The nested "SearchTags" are those who contain the array called "packages"

Hope you can help!

I honestly don't think I'm going to have time anytime in the near future to put together an example. But I can warn you that double might be difficult because of precision. Can you make it work on a subset of the data with strings and then see about other types?

Hi again nik!

It's fine, I got it to work.

For those who read this in the future:

Use nik's idea. Here it is in NEST:

 new FilteredQuery()
                                {
                                    Query = Query<ESDataPoint>.Filtered(ffff => ffff
                                        .Filter(d => d
                                            .Script( qwea => qwea
                                                .Script("return doc['searchTags.packages'].every { ids.contains(it) }")
                                                .Params(paramss => paramss
                                                    .Add("ids", new HashSet<double> { 1.0, 2.0, 3.0 })
                                                )
                                            )
                                        )
                                    )
                                }

Remember you are scripting in groovy - a horrible, horrible, HORRIBLE language.

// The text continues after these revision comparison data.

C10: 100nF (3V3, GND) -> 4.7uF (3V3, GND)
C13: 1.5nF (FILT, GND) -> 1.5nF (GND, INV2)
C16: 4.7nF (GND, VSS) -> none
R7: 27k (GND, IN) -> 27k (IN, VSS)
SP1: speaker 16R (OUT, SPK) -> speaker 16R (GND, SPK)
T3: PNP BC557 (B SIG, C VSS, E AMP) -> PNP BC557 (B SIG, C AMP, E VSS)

Elastic Search stores all (?) numbers as doubles, so if you make a script checking for integers in a double array, groovy doesn't throw an exception - it doesn't care and will return no found. Make sure you are searching for doubles in a double array.

Groovy is the best.

In Elasticsearch, the situation is not very transparent what is happening with numeric data in scripts. Internally, Groovy uses BigInteger or BigDecimal for very powerful (exact) numeric operations if dynamic typing for numbers is used (like in the script here). This does not match with Lucene data types (yet) since there is only double, float, and int. Elasticsearch has built-in auto-detection of field types. That is why you see double in Elasticsearch if you don't care for numeric types.

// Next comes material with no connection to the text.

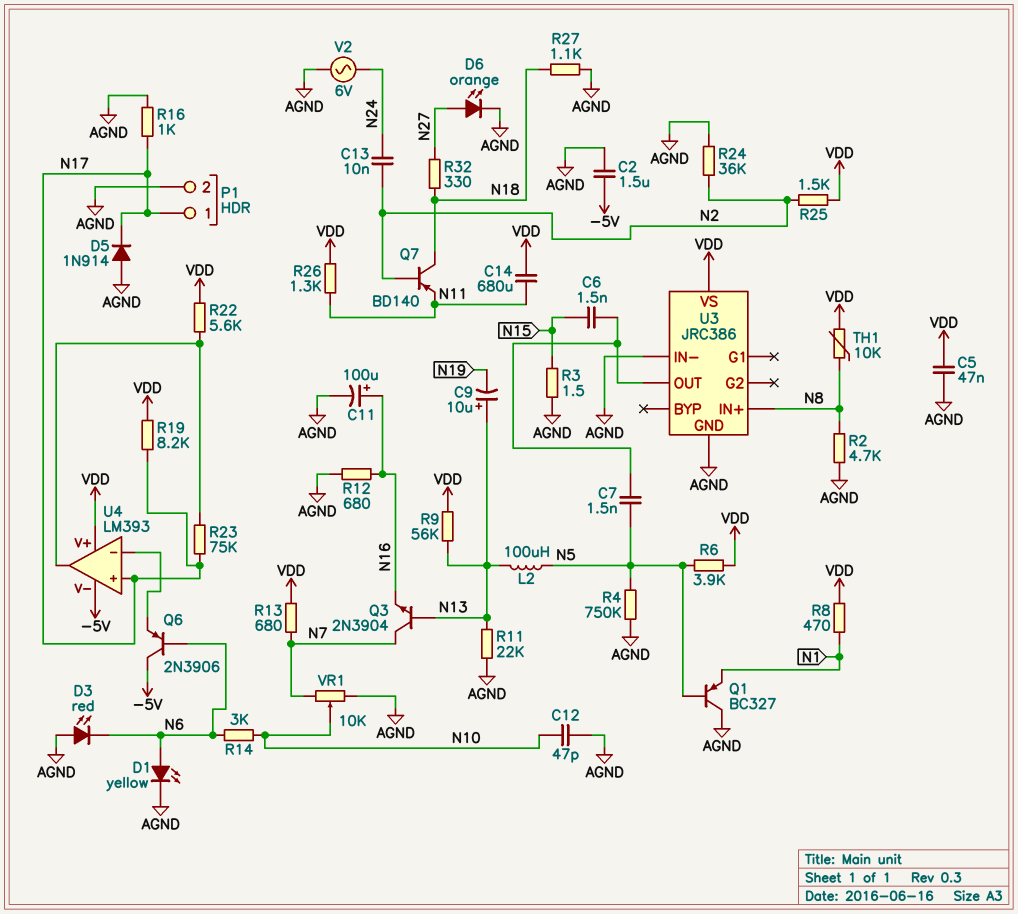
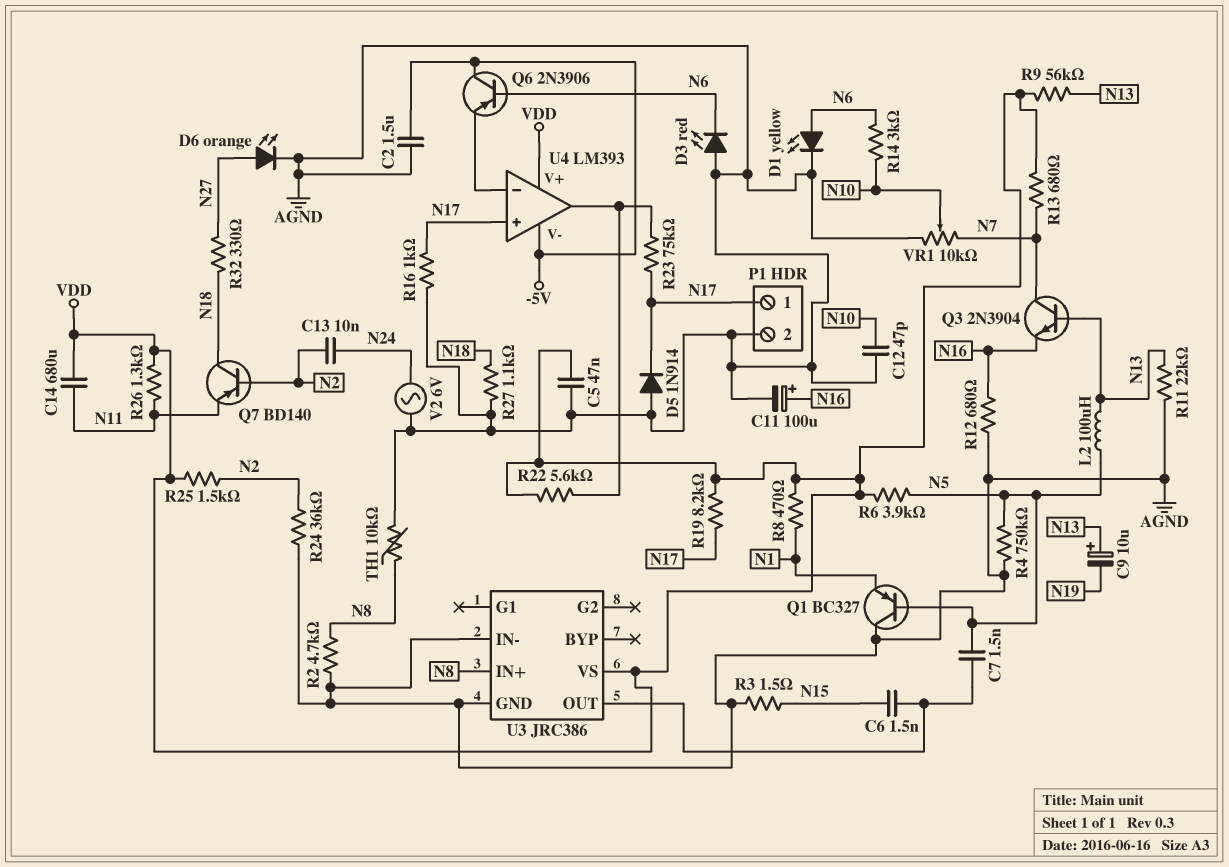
TH1: 10k (N8, VDD) -> 10k (AGND, N8)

You can avoid the situation by always using strict typing for your ES fields by declaring them beforehand and, of course, use integer/double types in the Groovy script. Or use Lucene Expression language, which has no dynamic typing.

Also, look out for that contains doing O(n) operations. I think that json
comes through as a list by default and you'd have to use groovy to turn it
into a set. That is why I did that funky thing with the null parameter.

You likely could get better performance writing a lucene query in a plugin
but if this gets the job done I'd be happy with it.